Introduction

Continuous monitoring of the electrocardiogram in both inpatients and ambulatory subjects has become a very common procedure during the past thirty years, with diverse applications ranging from screening for cardiac arrhythmias or transient ischemia, to evaluation of the efficacy of antiarrhythmic drug therapy, to surgical and critical care monitoring. Since the first intensive care units were established in the 1960s, the need for automated data reduction and analysis of the ECG has been apparent, motivated by the very large amount of data that must be analyzed (on the order of $10^{5}$ cardiac cycles per patient per day). As clinical experience has led to the identification of more and more prognostic indicators in the ECG, clinicians have demanded and received increasingly sophisticated automated ECG analyzers. The early heart rate monitors rapidly evolved into devices that were designed first to detect ventricular fibrillation, then other ``premonitory'' ventricular arrhythmias. Many newer devices attempt to detect supraventricular arrhythmias and transient ischemic ST changes.
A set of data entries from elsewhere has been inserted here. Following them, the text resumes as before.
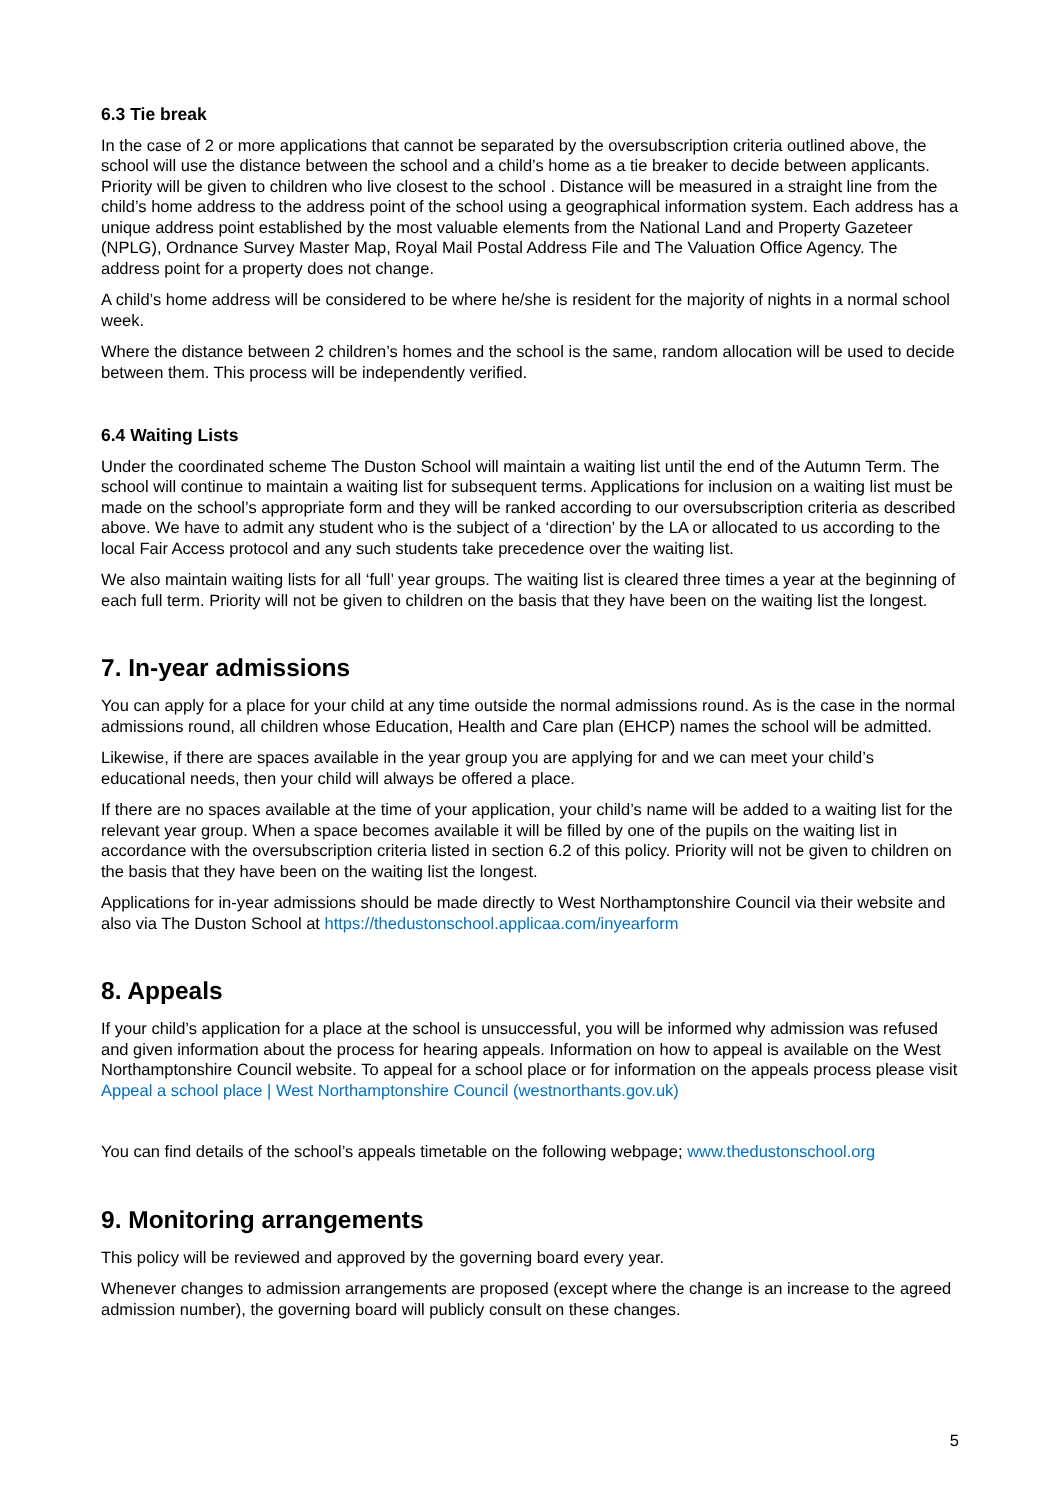6.3 Tie break
In the case of 2 or more applications that cannot be separated by the oversubscription criteria outlined above, the school will use the distance between the school and a child’s home as a tie breaker to decide between applicants. Priority will be given to children who live closest to the school . Distance will be measured in a straight line from the child’s home address to the address point of the school using a geographical information system. Each address has a unique address point established by the most valuable elements from the National Land and Property Gazeteer (NPLG), Ordnance Survey Master Map, Royal Mail Postal Address File and The Valuation Office Agency. The address point for a property does not change.
A child’s home address will be considered to be where he/she is resident for the majority of nights in a normal school week.
Where the distance between 2 children’s homes and the school is the same, random allocation will be used to decide between them. This process will be independently verified.
6.4 Waiting Lists
Under the coordinated scheme The Duston School will maintain a waiting list until the end of the Autumn Term. The school will continue to maintain a waiting list for subsequent terms. Applications for inclusion on a waiting list must be made on the school’s appropriate form and they will be ranked according to our oversubscription criteria as described above. We have to admit any student who is the subject of a ‘direction’ by the LA or allocated to us according to the local Fair Access protocol and any such students take precedence over the waiting list.
We also maintain waiting lists for all ‘full’ year groups. The waiting list is cleared three times a year at the beginning of each full term. Priority will not be given to children on the basis that they have been on the waiting list the longest.
7. In-year admissions
You can apply for a place for your child at any time outside the normal admissions round. As is the case in the normal admissions round, all children whose Education, Health and Care plan (EHCP) names the school will be admitted.
Likewise, if there are spaces available in the year group you are applying for and we can meet your child’s educational needs, then your child will always be offered a place.
If there are no spaces available at the time of your application, your child’s name will be added to a waiting list for the relevant year group. When a space becomes available it will be filled by one of the pupils on the waiting list in accordance with the oversubscription criteria listed in section 6.2 of this policy. Priority will not be given to children on the basis that they have been on the waiting list the longest.
Applications for in-year admissions should be made directly to West Northamptonshire Council via their website and also via The Duston School at https://thedustonschool.applicaa.com/inyearform
8. Appeals
If your child’s application for a place at the school is unsuccessful, you will be informed why admission was refused and given information about the process for hearing appeals. Information on how to appeal is available on the West Northamptonshire Council website. To appeal for a school place or for information on the appeals process please visit Appeal a school place | West Northamptonshire Council (westnorthants.gov.uk)
You can find details of the school’s appeals timetable on the following webpage; www.thedustonschool.org
9. Monitoring arrangements
This policy will be reviewed and approved by the governing board every year.
Whenever changes to admission arrangements are proposed (except where the change is an increase to the agreed admission number), the governing board will publicly consult on these changes.
5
Visual analysis of the ECG is far from simple. Accurate diagnosis of ECG abnormalities requires attention to subtle features of the signals, features that may appear only rarely, and which are often obscured by or mimicked by noise. Diagnostic criteria are complicated by inter- and intra-patient variability of both normal and abnormal ECG features. Given these considerations, it is not surprising that developers are faced with a difficult task in the design of algorithms for automated ECG analysis, and that the results of their efforts are imperfect. Certain parts of the problem -- QRS detection in the absence of noise, for example -- are well-solved by most current algorithms; others -- detection of supraventricular arrhythmias, for example -- remain exceedingly difficult. Just as we may find it easiest to analyze ``textbook'' examples, automated ECG analyzers may perform better while analyzing the recordings used during their development than when applied to ``real-world'' signals.

Since automated ECG analyzers vary in performance, and since their performance is dependent on the characteristics of their input, quantitative evaluations of these devices are essential in order to assess the usefulness of their outputs. At one extreme, a device's outputs in the context of a particular type of signal may be so unreliable as to be worthless; unfortunately, the other extreme -- an output so reliable it can be accepted uncritically -- is not a characteristic of any existing monitor, nor can it be expected in the future.